The son said he realized then the depth of his father’s discontent. His father hadn’t found meaning in conventional life—home, family, and job. Nor, apparently, had he found it in his middle-age fling. Now, this intelligent, rational, educated man was screening wisecrackers and lunatics in the search for aliens, hoping to fill the hole in his soul by finding evidence that the immense universe around our little world isn’t simply fire and dust and empty space.

I’m sympathetic with the son who was hoping to connect with his father, to receive some affirmation from him. But I’m sympathetic with the father too—with his search for meaning. I think that most people would admit that when they’re not muffling their thoughts with work and socializing and entertainment, the question arises: Isn’t there more to life than this—a few years of mixed struggle and pleasure, and then deterioration and death?

Relationships—family and friends—provide some meaning. And so do acts of service. But what’s the point of producing new beings or smoothing the road for other people when, despite our best efforts, they’ll all eventually go the way of all flesh?

The Gospel of Mark points, in a rather cryptic way, to Christianity’s strongest argument that life has larger dimensions than we typically see. Mark wrote that on the Sunday after the crucifixion, a group of women went to Joseph’s tomb to anoint Jesus’ body with spices. An angel there told them the tomb was empty—Jesus was resurrected. The women, Mark wrote, "went out and fled from the tomb, for terror and amazement had seized them; and they said nothing to anyone, for they were afraid" (Mark 16:8, NRSV).

Mark doesn’t write of their relief. Nor happiness. Nor rejoicing. "Terror and amazement seized them;…for they were afraid"!

Why this reaction?

William Lane notes that Mark consistently portrayed people who witnessed God’s direct intervention on earth as reacting with fear (see 4:41; 5:15, 33, 36; 6:50; 9:6, 32).3 In other words, terror seized these followers of Jesus because they realized that they were witnesses to something much bigger than they’d ever before experienced. Now they knew for sure that the supernatural had broken into their world, and all they had believed about life must change.
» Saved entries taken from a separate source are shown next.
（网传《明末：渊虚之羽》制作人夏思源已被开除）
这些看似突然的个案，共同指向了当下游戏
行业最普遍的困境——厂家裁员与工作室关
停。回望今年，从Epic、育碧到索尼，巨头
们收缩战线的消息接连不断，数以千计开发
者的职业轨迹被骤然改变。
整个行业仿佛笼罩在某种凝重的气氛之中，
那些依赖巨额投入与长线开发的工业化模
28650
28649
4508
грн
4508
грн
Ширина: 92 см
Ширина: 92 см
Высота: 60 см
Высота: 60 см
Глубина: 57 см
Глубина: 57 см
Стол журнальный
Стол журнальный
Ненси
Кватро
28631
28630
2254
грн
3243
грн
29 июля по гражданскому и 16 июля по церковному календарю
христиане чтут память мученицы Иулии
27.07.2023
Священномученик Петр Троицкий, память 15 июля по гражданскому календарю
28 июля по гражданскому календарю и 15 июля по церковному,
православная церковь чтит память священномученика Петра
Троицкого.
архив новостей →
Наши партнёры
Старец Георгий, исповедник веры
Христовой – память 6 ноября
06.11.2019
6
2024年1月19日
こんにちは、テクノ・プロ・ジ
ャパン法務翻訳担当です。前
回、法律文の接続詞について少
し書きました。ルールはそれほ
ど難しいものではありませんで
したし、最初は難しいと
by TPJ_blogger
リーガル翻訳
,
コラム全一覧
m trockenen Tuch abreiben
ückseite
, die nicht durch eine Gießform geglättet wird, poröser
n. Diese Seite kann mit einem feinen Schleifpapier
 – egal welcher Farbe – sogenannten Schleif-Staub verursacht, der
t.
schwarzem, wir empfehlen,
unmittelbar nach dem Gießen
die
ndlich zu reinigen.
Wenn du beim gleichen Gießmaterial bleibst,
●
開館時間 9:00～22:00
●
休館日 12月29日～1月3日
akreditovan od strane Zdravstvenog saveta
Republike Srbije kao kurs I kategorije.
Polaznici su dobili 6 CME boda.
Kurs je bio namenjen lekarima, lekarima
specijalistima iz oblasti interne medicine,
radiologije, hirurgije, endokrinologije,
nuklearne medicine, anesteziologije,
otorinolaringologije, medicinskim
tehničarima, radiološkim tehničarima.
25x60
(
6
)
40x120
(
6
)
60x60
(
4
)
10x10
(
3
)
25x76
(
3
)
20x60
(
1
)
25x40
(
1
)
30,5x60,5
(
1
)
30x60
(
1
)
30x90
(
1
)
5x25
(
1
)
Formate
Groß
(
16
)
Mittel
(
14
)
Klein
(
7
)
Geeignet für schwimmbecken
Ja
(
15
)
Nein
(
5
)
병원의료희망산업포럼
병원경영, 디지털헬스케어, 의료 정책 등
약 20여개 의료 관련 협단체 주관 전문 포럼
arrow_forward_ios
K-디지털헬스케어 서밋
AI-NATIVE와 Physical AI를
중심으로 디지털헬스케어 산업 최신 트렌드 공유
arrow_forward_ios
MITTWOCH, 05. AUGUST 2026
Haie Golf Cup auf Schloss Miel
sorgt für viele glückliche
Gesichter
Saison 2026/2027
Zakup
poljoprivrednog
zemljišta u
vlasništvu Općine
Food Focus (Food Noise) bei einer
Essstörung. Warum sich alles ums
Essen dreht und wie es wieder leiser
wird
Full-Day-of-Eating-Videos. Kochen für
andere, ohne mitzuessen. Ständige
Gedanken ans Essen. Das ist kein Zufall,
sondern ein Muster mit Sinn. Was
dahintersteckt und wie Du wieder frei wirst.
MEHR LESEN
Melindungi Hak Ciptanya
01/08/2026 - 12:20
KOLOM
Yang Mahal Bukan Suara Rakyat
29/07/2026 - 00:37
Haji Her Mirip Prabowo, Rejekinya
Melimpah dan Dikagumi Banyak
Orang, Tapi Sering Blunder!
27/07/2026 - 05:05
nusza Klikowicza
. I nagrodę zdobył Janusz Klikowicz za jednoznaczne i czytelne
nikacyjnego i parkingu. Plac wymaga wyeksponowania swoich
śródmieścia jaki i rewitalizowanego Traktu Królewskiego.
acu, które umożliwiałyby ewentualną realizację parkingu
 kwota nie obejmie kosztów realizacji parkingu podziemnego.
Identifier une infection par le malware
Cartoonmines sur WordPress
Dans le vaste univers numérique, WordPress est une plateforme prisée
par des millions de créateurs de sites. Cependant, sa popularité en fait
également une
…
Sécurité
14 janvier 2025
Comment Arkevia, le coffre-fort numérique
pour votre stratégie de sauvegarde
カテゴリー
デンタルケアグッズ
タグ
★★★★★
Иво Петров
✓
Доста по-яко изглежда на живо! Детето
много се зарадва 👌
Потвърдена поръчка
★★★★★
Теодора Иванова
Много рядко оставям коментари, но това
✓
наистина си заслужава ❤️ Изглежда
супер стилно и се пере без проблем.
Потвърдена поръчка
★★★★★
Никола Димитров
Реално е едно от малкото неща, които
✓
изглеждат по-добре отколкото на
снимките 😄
What does God’s intervention say to us? It says that life can extend beyond the tomb. That’s nice, but it’s not enough. In fact, the thought of eternal existence would simply add to our distress if that existence had no meaning.

But Jesus’ resurrection does more than merely promise us eternal life. It tells us that we’re not alone in the universe. Beyond that, it means the universe isn’t inhabited just by other finite beings like ourselves. It means that there is an omnipotent God.

This God of the resurrection is also the God of creation. He made us. He did so on purpose. And by finding and fulfilling his purpose for us, we can find meaning for our lives—both now and throughout eternity.

What are your thoughts on the Sabbath School lesson this week? Click here to visit Spectrum’s Message Board, where you can register, enter one or more ongoing forums, and exchange thoughts with others from throughout the world.

Notes and References

1. I’ve tried to reproduce this story accurately. I couldn’t find a transcript of the broadcast.
2. Unfortunately, of course, this man turned out to be just another crazy who was slightly more convincing than the others who’d responded.
3. William L. Lane, The Gospel According to Mark, The New International Commentary on the New Testament, ed. F. F. Bruce (Grand Rapids, Mich.: Eerdmans, 1974), 590. In fact, Lane believes Mark ended his Gospel with this verse. He says this ending “leaves the reader confronted by the witness of the empty tomb interpreted by the word of revelation. The focus upon human inadequacy, lack of understanding and weakness throws into bold relief the action of God and its meaning” (592). (As most modern versions note, the oldest manuscripts of the Gospel of Mark end with verse 8.)